In PerconaServerMongoDBRestore resource, you must change:
from:
destination: s3://test/2026-01-13T04:45:00Z/
to:
destination: s3://test/2026-01-13T04:45:00Z

(remove slash at end of line)

1 Like

Hi, I finally managed to recover it successfully. Thank you for your assistance with the recovery. The issue was caused by an extra slash. In fact, at the beginning I had three problems: an inconsistent encryption key, a version mismatch, and a trailing slash at the end of the destination. The whole process was like figuring out how to protect an egg so it wouldn’t break when dropped from the fifth floor. Interestingly, the destination in the documentation actually ends with a slash.

I hope PBM can improve its compatibility. After all, backups are the last line of defense and recovery should be straightforward and easy.
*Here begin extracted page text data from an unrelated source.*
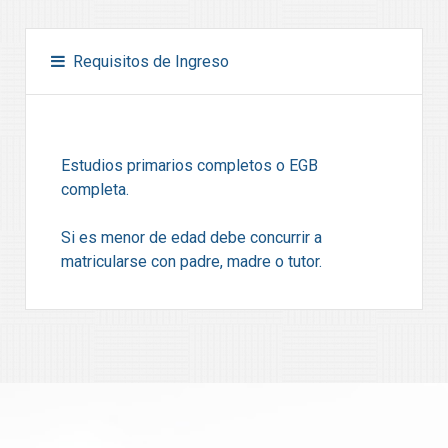
Requisitos de Ingreso
Estudios primarios completos o EGB
completa.
Si es menor de edad debe concurrir a
matricularse con padre, madre o tutor.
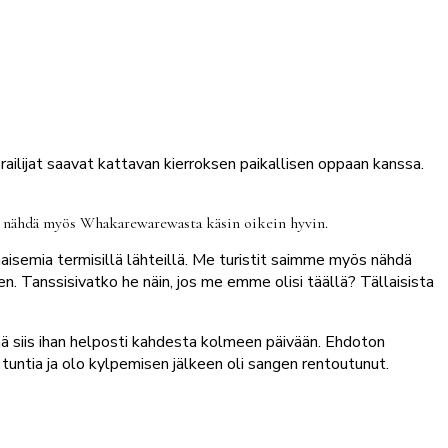
ailijat saavat kattavan kierroksen paikallisen oppaan kanssa.
in nähdä myös Whakarewarewasta käsin oikein hyvin.
aisemia termisillä lähteillä. Me turistit saimme myös nähdä
rten. Tanssisivatko he näin, jos me emme olisi täällä? Tällaisista
tää siis ihan helposti kahdesta kolmeen päivään. Ehdoton
 tuntia ja olo kylpemisen jälkeen oli sangen rentoutunut.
Hi @Lim_Les, we have the following information in the backup object. This information can be used to simplify the restoration process:

status:
  completed: "2026-01-19T18:15:53Z"
  destination: s3://operator-testing/2026-01-19T18:15:46Z
  lastTransition: "2026-01-19T18:15:53Z"
  lastWriteAt: "2026-01-19T18:15:52Z"
  pbmName: "2026-01-19T18:15:46Z"
  pbmPod: some-name-rs0-2.some-name-rs0.multi-storage-29939.svc.cluster.local:27017
  pbmPods:
    rs0: some-name-rs0-2.some-name-rs0.multi-storage-29939.svc.cluster.local:27017
  replsetNames:
  - rs0
  s3:
    bucket: operator-testing
    credentialsSecret: minio-secret
    endpointUrl: http://minio-service:9000/
    region: us-east-1
    serverSideEncryption: {}
  size: 57.64KB
  start: "2026-01-19T18:15:47Z"
  state: ready
  storageName: minio-1
  type: logical

Do you have any suggestions on what we should do/add to simplify the process?